Required work: Copy exactly the lines from the beginning of the data down to and including the line holding "Top quality GP4", without any pictures.

Dataset excerpts

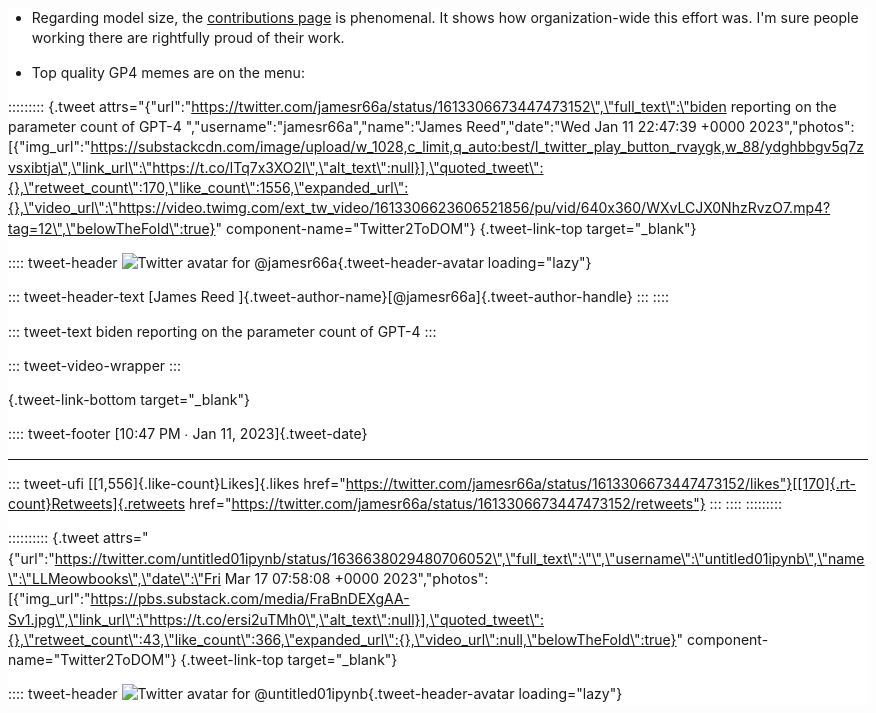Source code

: -   Regarding model size, the [contributions page](https://openai.com/contributions/gpt-4) is phenomenal. It shows how organization-wide this effort was. I\'m sure people working there are rightfully proud of their work.

-   Top quality GP4 memes are on the menu:

::::::::: {.tweet attrs="{\"url\":\"https://twitter.com/jamesr66a/status/1613306673447473152\",\"full_text\":\"biden reporting on the parameter count of GPT-4 \",\"username\":\"jamesr66a\",\"name\":\"James Reed\",\"date\":\"Wed Jan 11 22:47:39 +0000 2023\",\"photos\":[{\"img_url\":\"https://substackcdn.com/image/upload/w_1028,c_limit,q_auto:best/l_twitter_play_button_rvaygk,w_88/ydghbbgv5q7zvsxibtja\",\"link_url\":\"https://t.co/lTq7x3XO2l\",\"alt_text\":null}],\"quoted_tweet\":{},\"retweet_count\":170,\"like_count\":1556,\"expanded_url\":{},\"video_url\":\"https://video.twimg.com/ext_tw_video/1613306623606521856/pu/vid/640x360/WXvLCJX0NhzRvzO7.mp4?tag=12\",\"belowTheFold\":true}" component-name="Twitter2ToDOM"}
[](https://twitter.com/jamesr66a/status/1613306673447473152){.tweet-link-top target="_blank"}

:::: tweet-header
![Twitter avatar for \@jamesr66a](https://substackcdn.com/image/twitter_name/w_96/jamesr66a.jpg){.tweet-header-avatar loading="lazy"}

::: tweet-header-text
[James Reed ]{.tweet-author-name}[\@jamesr66a]{.tweet-author-handle}
:::
::::

::: tweet-text
biden reporting on the parameter count of GPT-4
:::

::: tweet-video-wrapper
:::

[](https://twitter.com/jamesr66a/status/1613306673447473152){.tweet-link-bottom target="_blank"}

:::: tweet-footer
[10:47 PM ∙ Jan 11, 2023]{.tweet-date}

------------------------------------------------------------------------

::: tweet-ufi
[[1,556]{.like-count}Likes]{.likes href="https://twitter.com/jamesr66a/status/1613306673447473152/likes"}[[170]{.rt-count}Retweets]{.retweets href="https://twitter.com/jamesr66a/status/1613306673447473152/retweets"}
:::
::::
:::::::::

:::::::::: {.tweet attrs="{\"url\":\"https://twitter.com/untitled01ipynb/status/1636638029480706052\",\"full_text\":\"\",\"username\":\"untitled01ipynb\",\"name\":\"LLMeowbooks\",\"date\":\"Fri Mar 17 07:58:08 +0000 2023\",\"photos\":[{\"img_url\":\"https://pbs.substack.com/media/FraBnDEXgAA-Sv1.jpg\",\"link_url\":\"https://t.co/ersi2uTMh0\",\"alt_text\":null}],\"quoted_tweet\":{},\"retweet_count\":43,\"like_count\":366,\"expanded_url\":{},\"video_url\":null,\"belowTheFold\":true}" component-name="Twitter2ToDOM"}
[](https://twitter.com/untitled01ipynb/status/1636638029480706052){.tweet-link-top target="_blank"}

:::: tweet-header
![Twitter avatar for \@untitled01ipynb](https://substackcdn.com/image/twitter_name/w_96/untitled01ipynb.jpg){.tweet-header-avatar loading="lazy"}
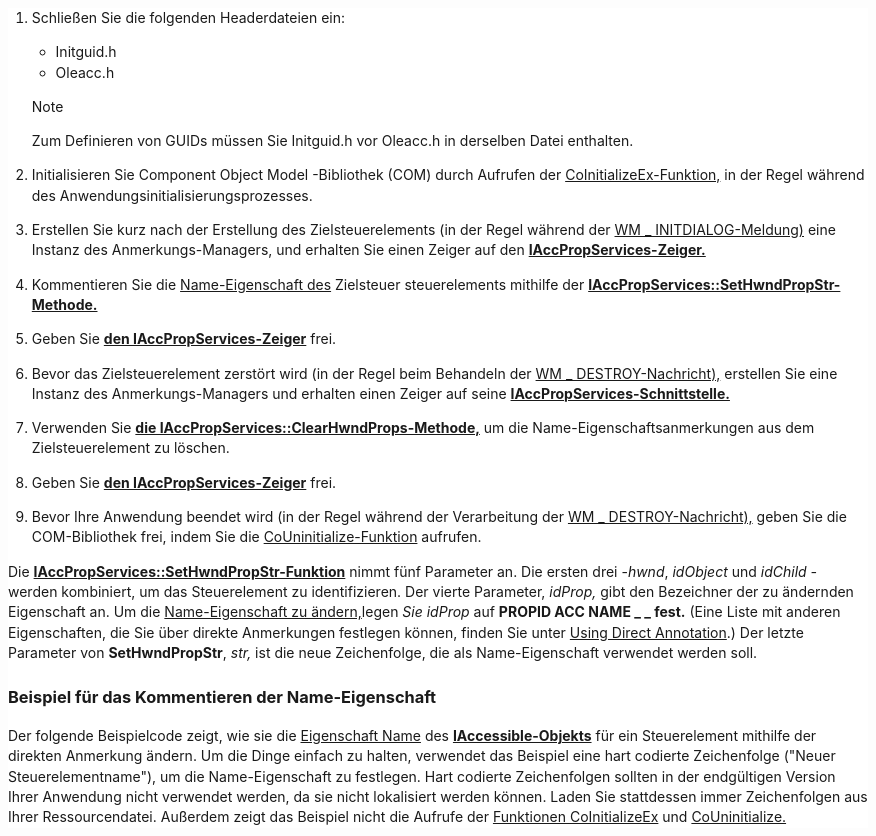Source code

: 1.  Schließen Sie die folgenden Headerdateien ein:
    -   Initguid.h
    -   Oleacc.h

    > [!Note]  
    > Zum Definieren von GUIDs müssen Sie Initguid.h vor Oleacc.h in derselben Datei enthalten.

     

2.  Initialisieren Sie Component Object Model -Bibliothek (COM) durch Aufrufen der [CoInitializeEx-Funktion,](/windows/win32/api/combaseapi/nf-combaseapi-coinitializeex) in der Regel während des Anwendungsinitialisierungsprozesses.
3.  Erstellen Sie kurz nach der Erstellung des Zielsteuerelements (in der Regel während der [WM \_ INITDIALOG-Meldung)](../dlgbox/wm-initdialog.md) eine Instanz des Anmerkungs-Managers, und erhalten Sie einen Zeiger auf den [**IAccPropServices-Zeiger.**](/windows/desktop/api/oleacc/nn-oleacc-iaccpropservices)
4.  Kommentieren Sie die [Name-Eigenschaft des](name-property.md) Zielsteuer steuerelements mithilfe der [**IAccPropServices::SetHwndPropStr-Methode.**](/windows/desktop/api/Oleacc/nf-oleacc-iaccpropservices-sethwndpropstr)

5.  Geben Sie [**den IAccPropServices-Zeiger**](/windows/desktop/api/oleacc/nn-oleacc-iaccpropservices) frei.
6.  Bevor das Zielsteuerelement zerstört wird (in der Regel beim Behandeln der [WM \_ DESTROY-Nachricht),](../winmsg/wm-destroy.md) erstellen Sie eine Instanz des Anmerkungs-Managers und erhalten einen Zeiger auf seine [**IAccPropServices-Schnittstelle.**](/windows/desktop/api/oleacc/nn-oleacc-iaccpropservices)
7.  Verwenden Sie [**die IAccPropServices::ClearHwndProps-Methode,**](/windows/desktop/api/Oleacc/nf-oleacc-iaccpropservices-clearhwndprops) um die Name-Eigenschaftsanmerkungen aus dem Zielsteuerelement zu löschen. [](name-property.md)
8.  Geben Sie [**den IAccPropServices-Zeiger**](/windows/desktop/api/oleacc/nn-oleacc-iaccpropservices) frei.
9.  Bevor Ihre Anwendung beendet wird (in der Regel während der Verarbeitung der [WM \_ DESTROY-Nachricht),](../winmsg/wm-destroy.md) geben Sie die COM-Bibliothek frei, indem Sie die [CoUninitialize-Funktion](/windows/win32/api/combaseapi/nf-combaseapi-couninitialize) aufrufen.

Die [**IAccPropServices::SetHwndPropStr-Funktion**](/windows/desktop/api/Oleacc/nf-oleacc-iaccpropservices-sethwndpropstr) nimmt fünf Parameter an. Die ersten drei -*hwnd*, *idObject* und *idChild -* werden kombiniert, um das Steuerelement zu identifizieren. Der vierte Parameter, *idProp,* gibt den Bezeichner der zu ändernden Eigenschaft an. Um die [Name-Eigenschaft zu ändern,](name-property.md)legen *Sie idProp* auf **PROPID ACC NAME \_ \_ fest.** (Eine Liste mit anderen Eigenschaften, die Sie über direkte Anmerkungen festlegen können, finden Sie unter [Using Direct Annotation](using-direct-annotation.md).) Der letzte Parameter von **SetHwndPropStr**, *str,* ist die neue Zeichenfolge, die als Name-Eigenschaft verwendet werden soll.

### <a name="example-of-annotating-the-name-property"></a>Beispiel für das Kommentieren der Name-Eigenschaft

Der folgende Beispielcode zeigt, wie sie die [Eigenschaft Name](name-property.md) des [**IAccessible-Objekts**](/windows/desktop/api/oleacc/nn-oleacc-iaccessible) für ein Steuerelement mithilfe der direkten Anmerkung ändern. Um die Dinge einfach zu halten, verwendet das Beispiel eine hart codierte Zeichenfolge ("Neuer Steuerelementname"), um die Name-Eigenschaft zu festlegen. Hart codierte Zeichenfolgen sollten in der endgültigen Version Ihrer Anwendung nicht verwendet werden, da sie nicht lokalisiert werden können. Laden Sie stattdessen immer Zeichenfolgen aus Ihrer Ressourcendatei. Außerdem zeigt das Beispiel nicht die Aufrufe der [Funktionen CoInitializeEx](/windows/win32/api/combaseapi/nf-combaseapi-coinitializeex) und [CoUninitialize.](/windows/win32/api/combaseapi/nf-combaseapi-couninitialize)
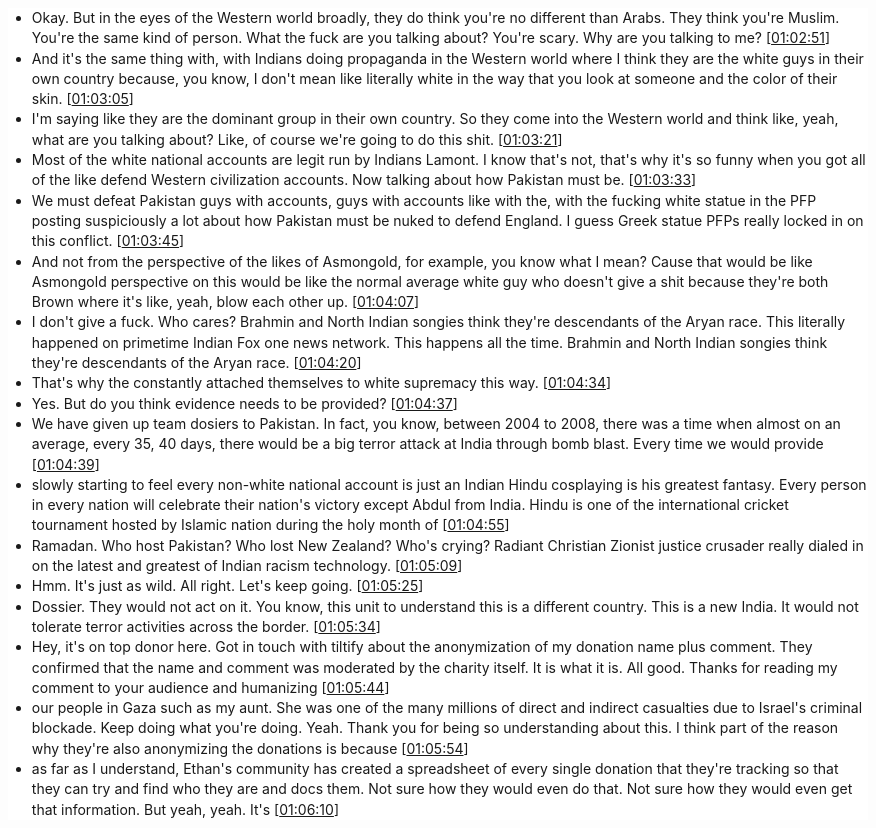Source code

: *  Okay. But in the eyes of the Western world broadly, they do think you're no different than Arabs. They think you're Muslim. You're the same kind of person. What the fuck are you talking about? You're scary. Why are you talking to me? [[01:02:51](https://www.youtube.com/watch?v=wDyubzVfx64&t=3771.0s)]
*  And it's the same thing with, with Indians doing propaganda in the Western world where I think they are the white guys in their own country because, you know, I don't mean like literally white in the way that you look at someone and the color of their skin. [[01:03:05](https://www.youtube.com/watch?v=wDyubzVfx64&t=3785.0s)]
*  I'm saying like they are the dominant group in their own country. So they come into the Western world and think like, yeah, what are you talking about? Like, of course we're going to do this shit. [[01:03:21](https://www.youtube.com/watch?v=wDyubzVfx64&t=3801.0s)]
*  Most of the white national accounts are legit run by Indians Lamont. I know that's not, that's why it's so funny when you got all of the like defend Western civilization accounts. Now talking about how Pakistan must be. [[01:03:33](https://www.youtube.com/watch?v=wDyubzVfx64&t=3813.0s)]
*  We must defeat Pakistan guys with accounts, guys with accounts like with the, with the fucking white statue in the PFP posting suspiciously a lot about how Pakistan must be nuked to defend England. I guess Greek statue PFPs really locked in on this conflict. [[01:03:45](https://www.youtube.com/watch?v=wDyubzVfx64&t=3825.0s)]
*  And not from the perspective of the likes of Asmongold, for example, you know what I mean? Cause that would be like Asmongold perspective on this would be like the normal average white guy who doesn't give a shit because they're both Brown where it's like, yeah, blow each other up. [[01:04:07](https://www.youtube.com/watch?v=wDyubzVfx64&t=3847.0s)]
*  I don't give a fuck. Who cares? Brahmin and North Indian songies think they're descendants of the Aryan race. This literally happened on primetime Indian Fox one news network. This happens all the time. Brahmin and North Indian songies think they're descendants of the Aryan race. [[01:04:20](https://www.youtube.com/watch?v=wDyubzVfx64&t=3860.0s)]
*  That's why the constantly attached themselves to white supremacy this way. [[01:04:34](https://www.youtube.com/watch?v=wDyubzVfx64&t=3874.0s)]
*  Yes. But do you think evidence needs to be provided? [[01:04:37](https://www.youtube.com/watch?v=wDyubzVfx64&t=3877.0s)]
*  We have given up team dosiers to Pakistan. In fact, you know, between 2004 to 2008, there was a time when almost on an average, every 35, 40 days, there would be a big terror attack at India through bomb blast. Every time we would provide [[01:04:39](https://www.youtube.com/watch?v=wDyubzVfx64&t=3879.0s)]
*  slowly starting to feel every non-white national account is just an Indian Hindu cosplaying is his greatest fantasy. Every person in every nation will celebrate their nation's victory except Abdul from India. Hindu is one of the international cricket tournament hosted by Islamic nation during the holy month of [[01:04:55](https://www.youtube.com/watch?v=wDyubzVfx64&t=3895.0s)]
*  Ramadan. Who host Pakistan? Who lost New Zealand? Who's crying? Radiant Christian Zionist justice crusader really dialed in on the latest and greatest of Indian racism technology. [[01:05:09](https://www.youtube.com/watch?v=wDyubzVfx64&t=3909.0s)]
*  Hmm. It's just as wild. All right. Let's keep going. [[01:05:25](https://www.youtube.com/watch?v=wDyubzVfx64&t=3925.0s)]
*  Dossier. They would not act on it. You know, this unit to understand this is a different country. This is a new India. It would not tolerate terror activities across the border. [[01:05:34](https://www.youtube.com/watch?v=wDyubzVfx64&t=3934.0s)]
*  Hey, it's on top donor here. Got in touch with tiltify about the anonymization of my donation name plus comment. They confirmed that the name and comment was moderated by the charity itself. It is what it is. All good. Thanks for reading my comment to your audience and humanizing [[01:05:44](https://www.youtube.com/watch?v=wDyubzVfx64&t=3944.0s)]
*  our people in Gaza such as my aunt. She was one of the many millions of direct and indirect casualties due to Israel's criminal blockade. Keep doing what you're doing. Yeah. Thank you for being so understanding about this. I think part of the reason why they're also anonymizing the donations is because [[01:05:54](https://www.youtube.com/watch?v=wDyubzVfx64&t=3954.0s)]
*  as far as I understand, Ethan's community has created a spreadsheet of every single donation that they're tracking so that they can try and find who they are and docs them. Not sure how they would even do that. Not sure how they would even get that information. But yeah, yeah. It's [[01:06:10](https://www.youtube.com/watch?v=wDyubzVfx64&t=3970.0s)]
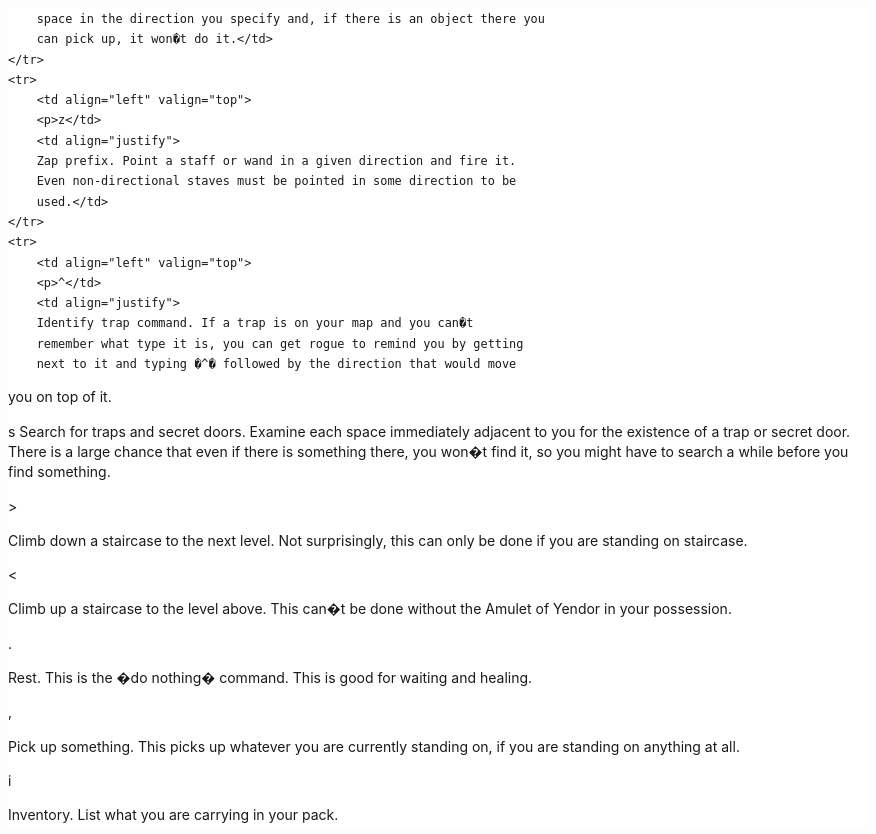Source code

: 		space in the direction you specify and, if there is an object there you 
		can pick up, it won�t do it.</td>
	</tr>
	<tr>
		<td align="left" valign="top">
		<p>z</td>
		<td align="justify">
		Zap prefix. Point a staff or wand in a given direction and fire it. 
		Even non-directional staves must be pointed in some direction to be 
		used.</td>
	</tr>
	<tr>
		<td align="left" valign="top">
		<p>^</td>
		<td align="justify">
		Identify trap command. If a trap is on your map and you can�t 
		remember what type it is, you can get rogue to remind you by getting 
		next to it and typing �^� followed by the direction that would move
you on top of it.</td>
	</tr>
	<tr>
		<td align="left" valign="top">
		<p>s</td>
		<td align="justify">
		Search for traps and secret doors. Examine each space immediately 
		adjacent to you for the existence of a trap or secret door. There is a 
		large chance that even if there is something there, you won�t find it, 
		so you might have to search a while before you find something.</td>
	</tr>
	<tr>
		<td align="left" valign="top">
		<p>&gt;</td>
		<td align="justify">
		<p>Climb down a staircase to the next level. Not surprisingly, this can only be done if you are
standing on staircase.</td>
	</tr>
	<tr>
		<td align="left" valign="top">
		<p>&lt;</td>
		<td align="justify">
		<p>Climb up a staircase to the level above. This can�t be done without 
		the Amulet of Yendor
in your possession.</td>
	</tr>
	<tr>
		<td align="left" valign="top">
		<p>.</td>
		<td align="justify">
		<p>Rest. This is the �do nothing� command. This is good for waiting and 
		healing.</td>
	</tr>
	<tr>
		<td align="left" valign="top">
		<p>,</td>
		<td align="justify">
		<p>Pick up something. This picks up whatever you are currently standing on, if you are
standing on anything at all.</td>
	</tr>
	<tr>
		<td align="left" valign="top">
		<p>i</td>
		<td align="justify">
		<p>Inventory. List what you are carrying in
your pack.</td>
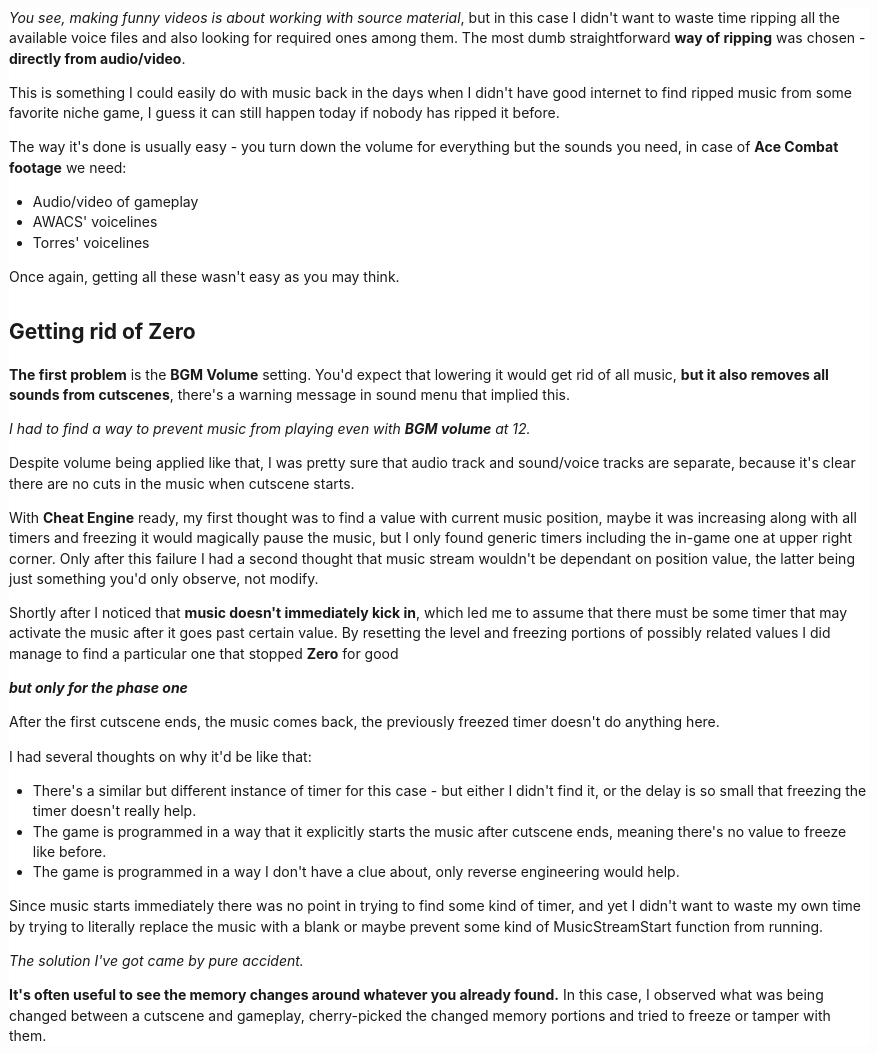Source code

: *You see, making funny videos is about working with source material*, but in this case I didn't want to waste time ripping all the available voice files and also looking for required ones among them. The most dumb straightforward **way of ripping** was chosen - **directly from audio/video**.

This is something I could easily do with music back in the days when I didn't have good internet to find ripped music from some favorite niche game, I guess it can still happen today if nobody has ripped it before.

The way it's done is usually easy - you turn down the volume for everything but the sounds you need, in case of **Ace Combat footage** we need:
* Audio/video of gameplay
* AWACS' voicelines
* Torres' voicelines

Once again, getting all these wasn't easy as you may think.

## **Getting rid of Zero**

**The first problem** is the **BGM Volume** setting. You'd expect that lowering it would get rid of all music, **but it also removes all sounds from cutscenes**, there's a warning message in sound menu that implied this.

*I had to find a way to prevent music from playing even with **BGM volume** at 12.*

Despite volume being applied like that, I was pretty sure that audio track and sound/voice tracks are separate, because it's clear there are no cuts in the music when cutscene starts.

With **Cheat Engine** ready, my first thought was to find a value with current music position, maybe it was increasing along with all timers and freezing it would magically pause the music, but I only found generic timers including the in-game one at upper right corner. Only after this failure I had a second thought that music stream wouldn't be dependant on position value, the latter being just something you'd only observe, not modify.

Shortly after I noticed that **music doesn't immediately kick in**, which led me to assume that there must be some timer that may activate the music after it goes past certain value. By resetting the level and freezing portions of possibly related values I did manage to find a particular one that stopped **Zero** for good

***but only for the phase one***

After the first cutscene ends, the music comes back, the previously freezed timer doesn't do anything here.

I had several thoughts on why it'd be like that:
* There's a similar but different instance of timer for this case - but either I didn't find it, or the delay is so small that freezing the timer doesn't really help.
* The game is programmed in a way that it explicitly starts the music after cutscene ends, meaning there's no value to freeze like before.
* The game is programmed in a way I don't have a clue about, only reverse engineering would help.

Since music starts immediately there was no point in trying to find some kind of timer, and yet I didn't want to waste my own time by trying to literally replace the music with a blank or maybe prevent some kind of MusicStreamStart function from running.

*The solution I've got came by pure accident.*

**It's often useful to see the memory changes around whatever you already found.** In this case, I observed what was being changed between a cutscene and gameplay, cherry-picked the changed memory portions and tried to freeze or tamper with them.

Reply to the exercise:
Source code

: -   Regarding model size, the [contributions page](https://openai.com/contributions/gpt-4) is phenomenal. It shows how organization-wide this effort was. I\'m sure people working there are rightfully proud of their work.

-   Top quality GP4 memes are on the menu:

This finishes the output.